The term “friend” is an equalizer. It puts on the same category your immediate family, your partner, your relatives, your actual best friends and barkada, your dentist, your landlady, your schoolmates from high school you were never close to, your sixth-grade adviser, your colleagues, your boss, people you met once or twice and struck an interesting conversation with, your crush, your ex, and that fellow whom you’ve consigned to the friend zone.
There are ways to group these “friends” and tailor what each group sees or can post on one’s wall, but who wants to go through all that trouble and think about who can see what every time you make a post? The assumption is, if it’s out there, it’s there for the world to see.
The word “share” also means more than uploading a photo, ranting against the traffic, expressing or posting a link to an article you found interesting. Taken together, all these posts give our “friends” a pretty good picture of the kind of person that we are. And if they’d still like us to remain their “friend” or at least continue following us.
The assumption is we do not bend our truths or embellish our realities. Yes, sometimes we talk about how challenging we find our jobs or how proud we are of our children. But that’s people being happy about their lives and sharing it with those whom they consider their friends—yes, I ditched the quotation marks.
Sometimes, however, part of human nature is to raise other people’s esteem of us. Who does not want to be perceived in a good light? Sometimes perception is as important as reality.
But then some people go too far.
What do we do with those whom we know to exaggerate the facts of their lives so that their lives appear more prosperous, more successful, more stable, more charmed?
The natural impulse is to unfollow or unfriend them—and then once in a while shake our heads at how desperate they are. That’s also human nature—staying away from the things that bring us stress or irritation.
What would be a cause for worry is when these people are family members we’ve known a long time, and their persistent desire to exaggerate or embellish their actual situation has been a pattern over the years. How do we help make them realize that they do not need to resort to these because we love them anyway?
Nobody’s life is perfect. There is a lot of happiness and love, but there is also sadness and anxiety and inconsistency and conflict and wrongdoing.
Real friends do not care that you are not perfect; they care about whether you are real. And they will love you anyway.

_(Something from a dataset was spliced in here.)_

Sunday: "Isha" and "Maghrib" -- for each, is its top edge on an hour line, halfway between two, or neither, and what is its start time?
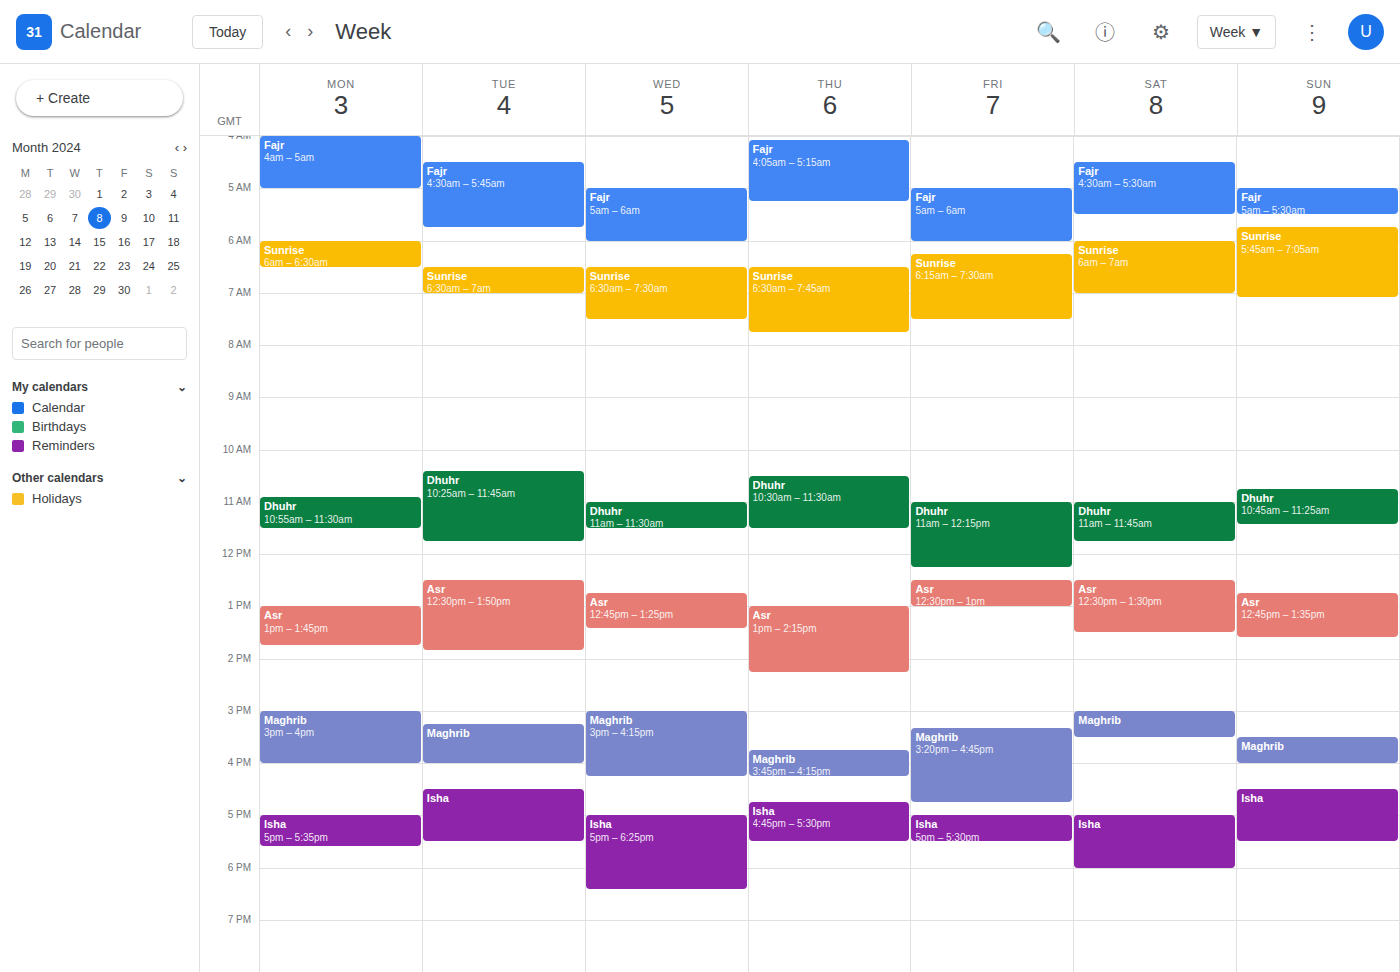
"Isha": 4:30 PM, halfway between the 4 PM and 5 PM lines. "Maghrib": 3:30 PM, halfway between the 3 PM and 4 PM lines.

I have to do a mea culpa here. I have been disappointing some readers and myself as well for my failure to write a column for several weeks already.
I could go on and on. I could say the past few weeks have been crazy, exhausting physically and psychologically. I could say I’ve had a lot on my mind. I could say I have had to attend to many things on all fronts.
I could say I have not been inspired in a while.
But many other people have been busy and have not been inspired as well, and they have somehow managed to deliver.
The truth is there is no muse in what we do. Writers’ block is a luxury, one that people in this track I have chosen cannot afford. There will not be a lack of topics, people to talk to, opportunities to explore, points of view to assume.
One just has to step away from it all and drown out all the noise—and then many things will become clear.
I close with these lines from Rainer Maria Rilke to remind myself of and celebrate my one true love:
“There is only one thing you should do. Go into yourself. Find out the reason that commands you to write; see whether it has spread its roots into the very depths of your heart; confess to yourself whether you would have to die if you were forbidden to write. This most of all: ask yourself in the most silent hour of your night: must I write?”
Eight years ago, I started a blog called “A Resounding Yes.” I will get back to it soon, as well.